Idiopathic pulmonary fibrosis
A major focus is idiopathic pulmonary fibrosis (IPF). IPF is a lethal lung disease where extensive scarring prevents the uptake of oxygen, leading to respiratory failure. ~35,000 new cases are diagnosed each year in the US, and these patients have a median survival of 3 to 4 years. In a subset of patients, the disease shows familial occurrence and several underlying mutations have been identified.
The sole life-saving treatment for IPF is lung transplantation, which remains hampered by a severe shortage of donor organs and immunological complications. Several ‘anti-fibrotic’ (anti-scarring) drugs are available that may slow disease progression to some extent, but are not curative. However, the scar tissue is a result of an abnormal response to injury by the lining of the lung, the epithelium. Any truly curative treatment should therefore correct the abnormal response of the epithelium to injury.
A significant challenge for the field is the fact that mouse models do not faithfully recapitulate IPF and other lung diseases. One reason for the discrepancies between mice and humans with respect to lung disease may be the fact that the distal lung of larger mammals is more complex. The airway tree in larger mammals, including humans, shows more extensive branching and the very distal airway branches contain cells that are absent in mice. Human models are therefore required.
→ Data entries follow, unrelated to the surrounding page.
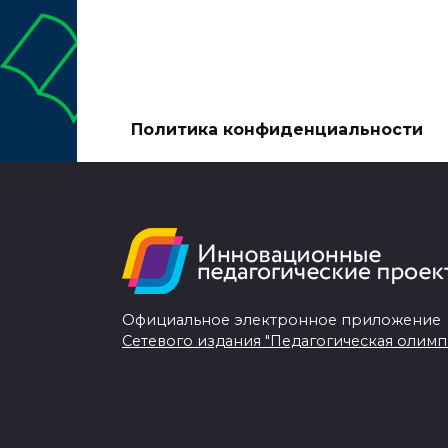
Политика конфиденциальности
Официальное электронное приложение
Сетевого издания "Педагогическая олимп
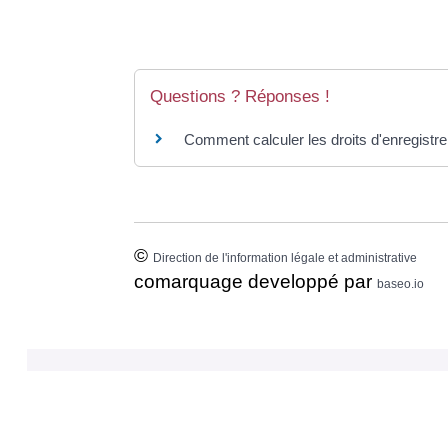
Questions ? Réponses !
Comment calculer les droits d'enregist
©
Direction de l'information légale et administrative
comarquage developpé par
baseo.io
⟶ RETROUVEZ VOS D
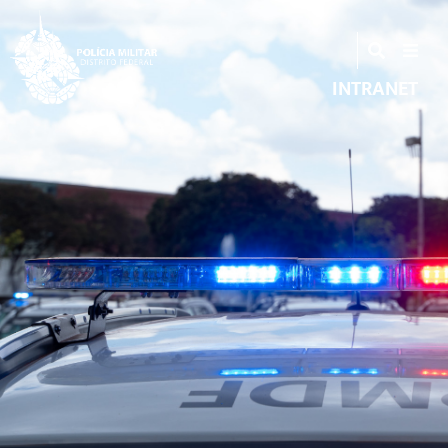
INTRANET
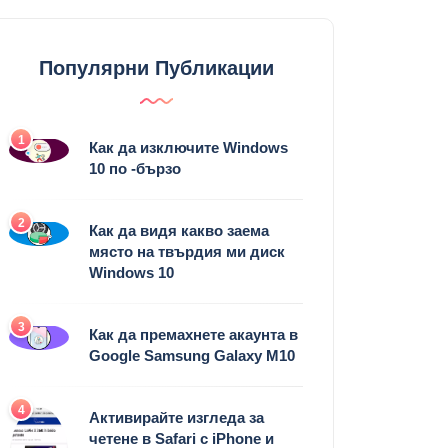
Популярни Публикации
1
Как да изключите Windows
10 по -бързо
2
Как да видя какво заема
място на твърдия ми диск
Windows 10
3
Как да премахнете акаунта в
Google Samsung Galaxy M10
4
Активирайте изгледа за
четене в Safari с iPhone и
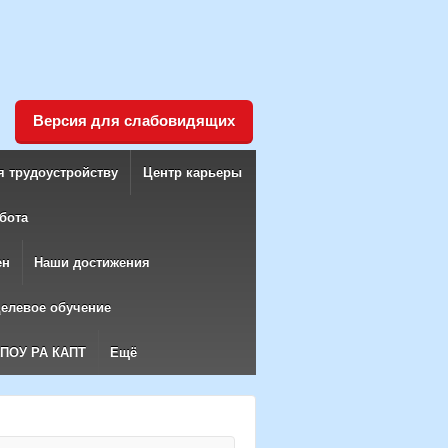
Версия для слабовидящих
я трудоустройству
Центр карьеры
бота
ен
Наши достижения
елевое обучение
БПОУ РА КАПТ
Ещё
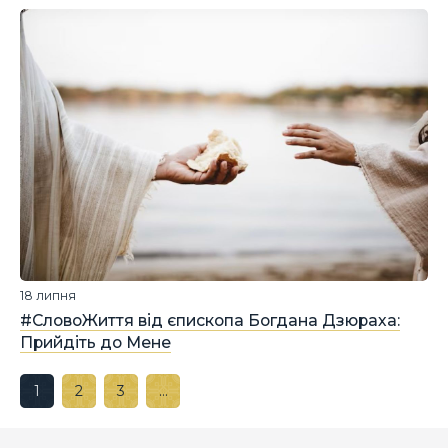
18 липня
#СловоЖиття від єпископа Богдана Дзюраха:
Прийдіть до Мене
1
2
3
…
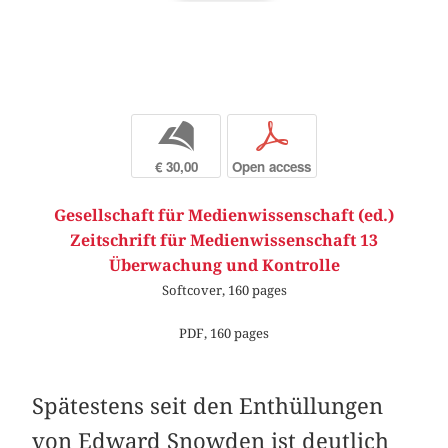
b
p
€ 30,00
Open access
Gesellschaft für Medienwissenschaft (ed.)
Zeitschrift für Medienwissenschaft 13
Überwachung und Kontrolle
Softcover, 160 pages
PDF, 160 pages
Spätestens seit den Enthüllungen
von Edward Snowden ist deutlich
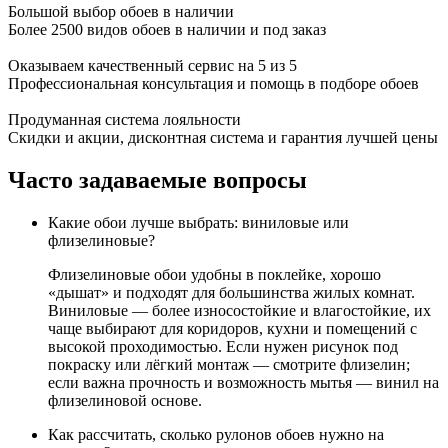
Большой выбор обоев в наличии
Более 2500 видов обоев в наличии и под заказ
Оказываем качественный сервис на 5 из 5
Профессиональная консультация и помощь в подборе обоев
Продуманная система лояльности
Скидки и акции, дисконтная система и гарантия лучшей цены
Часто задаваемые вопросы
Какие обои лучше выбрать: виниловые или
флизелиновые?
Флизелиновые обои удобны в поклейке, хорошо
«дышат» и подходят для большинства жилых комнат.
Виниловые — более износостойкие и влагостойкие, их
чаще выбирают для коридоров, кухни и помещений с
высокой проходимостью. Если нужен рисунок под
покраску или лёгкий монтаж — смотрите флизелин;
если важна прочность и возможность мытья — винил на
флизелиновой основе.
Как рассчитать, сколько рулонов обоев нужно на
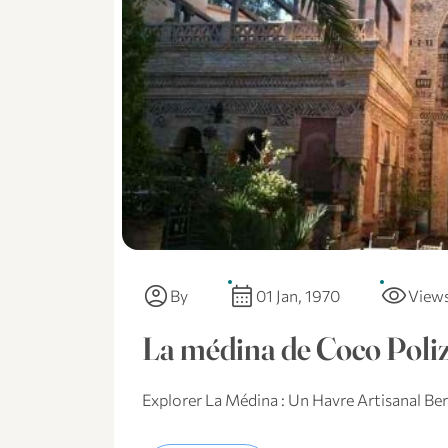
account_circle
calendar_month
visibility
By
01 Jan, 1970
View
La médina de Coco Poliz
Explorer La Médina : Un Havre Artisanal Be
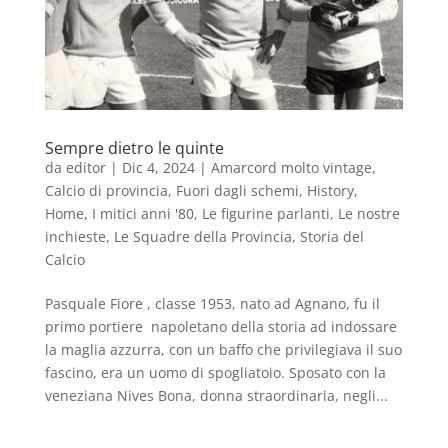
Sempre dietro le quinte
da
editor
|
Dic 4, 2024
|
Amarcord molto vintage
,
Calcio di provincia
,
Fuori dagli schemi
,
History
,
Home
,
I mitici anni '80
,
Le figurine parlanti
,
Le nostre
inchieste
,
Le Squadre della Provincia
,
Storia del
Calcio
Pasquale Fiore , classe 1953, nato ad Agnano, fu il
primo portiere napoletano della storia ad indossare
la maglia azzurra, con un baffo che privilegiava il suo
fascino, era un uomo di spogliatoio. Sposato con la
veneziana Nives Bona, donna straordinaria, negli...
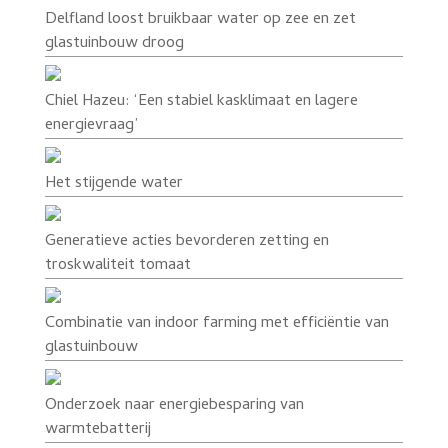
Delfland loost bruikbaar water op zee en zet
glastuinbouw droog
Chiel Hazeu: ‘Een stabiel kasklimaat en lagere
energievraag’
Het stijgende water
Generatieve acties bevorderen zetting en
troskwaliteit tomaat
Combinatie van indoor farming met efficiëntie van
glastuinbouw
Onderzoek naar energiebesparing van
warmtebatterij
Human lung organoids that recapitulate lung fibrosis in a dish
To address these gaps in our understanding, we developed a strategy to generate 3D lung organoids (‘mini-lungs’) from human pluripotent stem cells (Green et al., Nat Biotechnol 2011; Huang et al. Nat Biotechnol 2014; Chen et al. Nat Cell Biol 2017; Matkovic et al., Nat Protoc 2023). We could recapitulate familial forms of the disease (including Hermansky Pudlak Syndrome) in these lung organoids (Chen et al., Nat Cell Biol 2017). This allowed us to identify a factor, interleukin-11, as playing a role in the fibrotic process (Strikoudis et al., Cell Rep 2019). We also used these organoids to model viral infection (Chen et al., Nat Cell Biol 2017;Porrotto et al., MBIO 2019; Ciancanelli et al., Science 2015). https://www.youtube.com/channel/UCe82I_oZrW6goxV8elXe6tw
Courtesy Dr. Remy Schneider, Ph.D., former lab member
Importantly, we could generate from our lung organoids cells corresponding to the very distal airways of human lungs. Using these, we showed that IPF is at least in part a disease of newly identified lung stem cells that sit in these smallest, terminal airways, are unable to repair alveoli and instead generate pro-fibrotic ‘aberrant’ cells (Pezet, Torres et al., Nat Biotechnol 2025). This is important as IPF is currently viewed as a disease primarily of alveolar epithelial cells, not of small airway epithelial cells (Snoeck, Eur Resp J, 2025).
Towards a deeper understanding of and novel therapeutic approaches for IPF and other fibrotic diseases.
Drug discovery: As this work establishes the first in vitro, cell-based model for IPF, we are currently investigating underlying mechanisms and identifying novel drug targets using hypothesis-based approaches and unbiased CRISPR screens.
Cell therapy: Our findings justify efforts at replacing defective lung stem cells with healthy stem cells, thus potentially providing a causal and curative treatment that can be complementary with novel drug treatments. Such approaches may also find application in other distal lung disease, such as acute lung injury. We could generate from lung organoids cells that migrate to damaged areas of the lung, engraft and repair the lung damage in a rat model of lung injury developed by the lab of Dr. Dorrello at Columbia. This strategy is currently used to develop cell therapy approaches for intractable lung diseases. Furthermore, as this represents a partially ‘humanized’ model of lung repair, we are pursuing the study of the basic mechanisms underlying lung regeneration in humans.
Finally, lethal fibrotic disease in many organs, such as kidney and liver, is driven by injury to epithelium. Elucidating the epithelial drivers of fibrosis, as we pursue in the lung, will likely have relevance for a wider array of fibrotic diseases.